姜子牙望着天真无邪的女儿,一把将她抱在怀里,说:“好女儿,以后可不要再说你像王后这种话了,好不好?”
“不好,我偏说!”女儿仍然“咯咯”地大笑着说。
孟玉兰生气了,说:“女儿有志气,有好命,干什么不让说!谁像你一样,没本事,没出息,穷得叮当响。”
夫妻二人又开始拌起嘴来……
就在姜子牙遇到元始天尊,并决心去昆仑山学习的时候,孟玉兰对丈夫彻底失去了信心。她认为嫁给姜子牙是自己的最大失误,看来,跟着姜子牙会受一辈子穷、受一辈子罪。
她的父母也埋怨说:“后悔了吧!当初劝你,不要嫁给他,你鬼迷心窍,非要跟他结婚。瞧瞧,这些年你受的苦,我们做爹娘的都看不下去了。”
孟玉兰十分苦恼,开始跟姜子牙怄气。姜子牙说东,她偏说西;姜子牙说白,她偏说黑。这样,三天一吵,五天一闹。她的脾气本来就暴躁泼辣,此时就更加厉害。一旦姜子牙顶嘴,或有不满,就摔桌子摔碗,或打女儿,或打丈夫。有几次将姜子牙的脸上挠得红一道白一道的,使他因怕人笑话而不敢出门。
所以有人说,不怕土地爷,就怕浑老婆。
姜子牙是好脾气,很少发火,总是忍着、忍着,当然他不知要忍到哪一天!
孟玉兰终于非常明确地向姜子牙说:“我们分开吧。你走你的独木桥,我走我的阳关道!”
姜子牙虽然也觉得过不下去了,但总觉得她是在自己穷愁潦倒时嫁他的,所以不忍心就此分手,便说:“你再考虑考虑。我听你的。”

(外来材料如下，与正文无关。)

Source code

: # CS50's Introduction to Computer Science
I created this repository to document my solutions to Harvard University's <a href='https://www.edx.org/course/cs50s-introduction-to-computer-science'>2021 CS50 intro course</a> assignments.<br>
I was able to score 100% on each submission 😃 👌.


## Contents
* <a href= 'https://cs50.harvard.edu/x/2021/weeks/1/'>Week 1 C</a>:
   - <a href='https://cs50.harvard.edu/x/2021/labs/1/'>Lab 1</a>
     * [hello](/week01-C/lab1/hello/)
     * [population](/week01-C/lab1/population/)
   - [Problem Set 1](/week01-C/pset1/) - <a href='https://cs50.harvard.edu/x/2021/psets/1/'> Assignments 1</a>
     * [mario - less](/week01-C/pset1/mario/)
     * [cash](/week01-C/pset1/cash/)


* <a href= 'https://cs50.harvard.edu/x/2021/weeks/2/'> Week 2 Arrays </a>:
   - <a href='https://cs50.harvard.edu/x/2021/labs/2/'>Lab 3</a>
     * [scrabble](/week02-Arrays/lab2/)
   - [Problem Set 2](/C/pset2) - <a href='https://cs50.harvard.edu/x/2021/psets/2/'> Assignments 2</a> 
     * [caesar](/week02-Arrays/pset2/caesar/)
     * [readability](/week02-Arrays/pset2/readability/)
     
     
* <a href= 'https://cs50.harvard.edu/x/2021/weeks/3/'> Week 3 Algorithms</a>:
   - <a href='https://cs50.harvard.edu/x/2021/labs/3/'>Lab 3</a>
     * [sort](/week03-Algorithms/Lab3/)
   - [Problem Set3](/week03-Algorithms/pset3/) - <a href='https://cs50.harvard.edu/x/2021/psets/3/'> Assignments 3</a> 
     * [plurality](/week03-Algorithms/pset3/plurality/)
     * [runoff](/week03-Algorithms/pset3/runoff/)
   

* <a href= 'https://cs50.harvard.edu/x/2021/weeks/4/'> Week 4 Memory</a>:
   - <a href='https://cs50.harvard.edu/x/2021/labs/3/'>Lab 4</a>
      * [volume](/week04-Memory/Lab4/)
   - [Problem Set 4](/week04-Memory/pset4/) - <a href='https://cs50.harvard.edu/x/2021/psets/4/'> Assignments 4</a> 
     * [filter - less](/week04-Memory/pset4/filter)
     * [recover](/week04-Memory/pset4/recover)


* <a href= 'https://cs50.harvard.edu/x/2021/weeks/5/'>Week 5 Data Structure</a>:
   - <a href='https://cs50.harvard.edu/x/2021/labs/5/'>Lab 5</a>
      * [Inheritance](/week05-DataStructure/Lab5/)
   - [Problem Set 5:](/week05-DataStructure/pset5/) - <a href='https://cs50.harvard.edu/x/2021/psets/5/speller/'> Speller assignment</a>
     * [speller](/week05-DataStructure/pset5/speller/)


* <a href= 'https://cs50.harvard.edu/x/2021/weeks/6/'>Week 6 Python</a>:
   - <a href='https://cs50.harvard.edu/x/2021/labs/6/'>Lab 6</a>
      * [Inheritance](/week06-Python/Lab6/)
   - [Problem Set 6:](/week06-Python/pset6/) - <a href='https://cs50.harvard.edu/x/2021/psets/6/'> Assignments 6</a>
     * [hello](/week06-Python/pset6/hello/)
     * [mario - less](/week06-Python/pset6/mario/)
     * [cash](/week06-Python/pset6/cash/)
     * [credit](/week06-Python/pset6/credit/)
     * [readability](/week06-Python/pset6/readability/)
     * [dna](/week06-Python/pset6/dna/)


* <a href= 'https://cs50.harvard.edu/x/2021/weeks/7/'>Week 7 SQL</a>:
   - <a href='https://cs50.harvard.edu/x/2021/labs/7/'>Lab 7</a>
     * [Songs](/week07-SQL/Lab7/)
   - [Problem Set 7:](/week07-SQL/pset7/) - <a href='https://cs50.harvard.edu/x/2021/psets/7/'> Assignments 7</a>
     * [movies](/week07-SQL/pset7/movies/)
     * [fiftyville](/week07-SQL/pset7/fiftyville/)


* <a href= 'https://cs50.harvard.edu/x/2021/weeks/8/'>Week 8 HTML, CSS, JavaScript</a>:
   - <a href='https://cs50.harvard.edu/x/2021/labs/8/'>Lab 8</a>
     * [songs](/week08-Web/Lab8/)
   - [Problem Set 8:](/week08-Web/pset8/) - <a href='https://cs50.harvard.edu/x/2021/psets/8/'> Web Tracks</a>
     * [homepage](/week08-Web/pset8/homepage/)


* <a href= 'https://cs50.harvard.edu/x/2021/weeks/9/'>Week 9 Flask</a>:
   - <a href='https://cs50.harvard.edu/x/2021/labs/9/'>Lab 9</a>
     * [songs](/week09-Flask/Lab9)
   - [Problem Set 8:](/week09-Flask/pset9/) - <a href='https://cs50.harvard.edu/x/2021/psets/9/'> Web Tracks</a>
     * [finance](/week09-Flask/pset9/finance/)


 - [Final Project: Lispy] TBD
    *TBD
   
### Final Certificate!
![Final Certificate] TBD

孟玉兰挥着双手,大声喊:“怎么?你还想坑我一辈子呀?离婚!各奔东西,我决不改变主意!”
姜子牙说:“你不后悔?”
孟玉兰喊:“不后悔!”
“永远不后悔?”
“永远不后悔!”
“你发誓!”
“好,我发誓!”
孟玉兰没有留下一丝丝回旋的余地,没有一丁点儿夫妻的情分,使姜子牙伤透了心。
二人分手以后,姜子牙十分惦念她们母女。他省吃俭用,将积攒的钱托人带到岳父母家,请他们转交孟玉兰。

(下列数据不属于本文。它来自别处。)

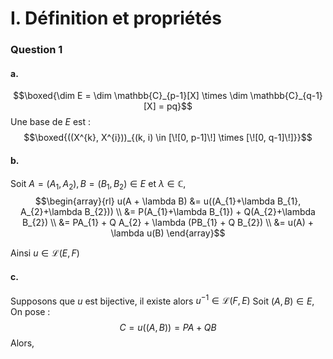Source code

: # I. Définition et propriétés
### Question 1
#### a.
$$\boxed{\dim E = \dim \mathbb{C}_{p-1}[X] \times \dim \mathbb{C}_{q-1}[X] = pq}$$
Une base de $E$ est : 
$$\boxed{((X^{k}, X^{i}))_{(k, i) \in [\![0, p-1]\!] \times [\![0, q-1]\!]}}$$

#### b.
Soit $A=(A_{1}, A_{2}), B = (B_{1}, B_{2})\in E$ et $\lambda \in \mathbb{C}$,  
$$\begin{array}{rl}
u(A + \lambda B) &= u((A_{1}+\lambda B_{1}, A_{2}+\lambda B_{2}))  \\
&= P(A_{1}+\lambda B_{1}) + Q(A_{2}+\lambda B_{2}) \\
&= PA_{1} + Q A_{2} + \lambda (PB_{1} + Q B_{2}) \\
&= u(A) + \lambda u(B)
\end{array}$$

Ainsi $u \in \mathcal{L}(E, F)$

#### c.
Supposons que $u$ est bijective, il existe alors $u^{-1} \in \mathcal{L}(F, E)$
Soit $(A, B) \in E$, 
On pose : 
$$C = u((A, B)) = PA + QB$$
Alors, 
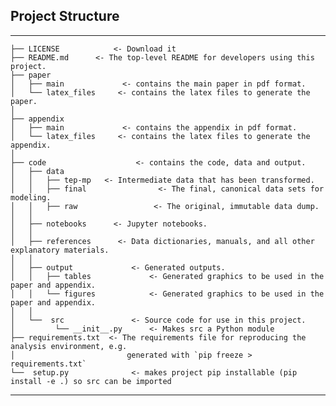 ## Project Structure

------------
    ├── LICENSE            <- Download it
    ├── README.md      <- The top-level README for developers using this project.
    ├── paper
    │   ├── main             <- contains the main paper in pdf format.
    │   └── latex_files     <- contains the latex files to generate the paper.
    │
    ├── appendix
    │   ├── main             <- contains the appendix in pdf format.
    │   └── latex_files     <- contains the latex files to generate the appendix.
    │
    ├── code                    <- contains the code, data and output.
    │   ├── data
    │   │   ├── tep-mp   <- Intermediate data that has been transformed.
    │   │   ├── final                <- The final, canonical data sets for modeling.
    │   │   ├── raw                 <- The original, immutable data dump.
    │   │
    │   ├── notebooks      <- Jupyter notebooks.
    │   │
    │   ├── references      <- Data dictionaries, manuals, and all other explanatory materials.
    │   │
    │   ├── output             <- Generated outputs.
    │   │   ├── tables             <- Generated graphics to be used in the paper and appendix.
    │   │   └── figures            <- Generated graphics to be used in the paper and appendix.
    │   │
    │   └──  src               <- Source code for use in this project.
    │         └── __init__.py      <- Makes src a Python module
    ├── requirements.txt  <- The requirements file for reproducing the analysis environment, e.g.
    │                         generated with `pip freeze > requirements.txt`
    └──  setup.py              <- makes project pip installable (pip install -e .) so src can be imported
--------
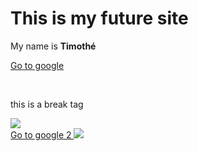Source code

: 
<html>
<head>
<title> Blackfox </title>
</head>

<body>

<h1> This is my future site </h1>
<p> My name is <strong> Timothé </strong> </p>
<a href="http://www.google.com"> Go to google </a>


<br/> <p> this is a break tag </p>
<img src="photo renard timothé.jpg"/>
<br/>
<a href="https://www.google.com"> Go to google 2 <img src="https://f.hellowork.com/blogdumoderateur/2013/10/google-logo.png"/></a>

</body>







</html>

他常常想起那活泼可爱的小女儿,是不是还那样爱说爱笑?是不是还那样胖乎乎的?是不是长高长大了一些……
姜子牙常常为孟玉兰送来女儿时,自己恰巧不在昆仑山而悔恨,可女儿却又至今杳无音信……他也恨申公豹瞒了他这么多年!
姜子牙十分激动地问:“女儿丢失,你为什么不告知我?”
申公豹低下头,说:“我对不起你。没有告诉你,一是怕你伤心着急;二是我想设法寻找,找到后再将孩子送还给你。这些年来,我曾不断地找过,只是没有结果。”
姜子牙叹了口气,咬了咬牙,压住心头之火,望着申公豹说:“那,你讲讲当时的情况,也许还能发现些什么线索。”
申公豹答应了一声后,就一五一十地将过去的丢失邑姜之事讲了一遍。
孟玉兰将小邑姜交给申公豹之后,千叮咛万嘱咐说:“望你务必将孩子交给姜子牙,说明原因,请他谅解。”说罢,转身又对小邑姜说:“孩子,跪下给你师叔磕头。”
孟邑姜非常听话,她流着泪跪在山石上,悲悲切切地说:“给师叔叩头。请师叔领我去见我爹。娘要嫁人,新爹不要我。我想我的亲爹。”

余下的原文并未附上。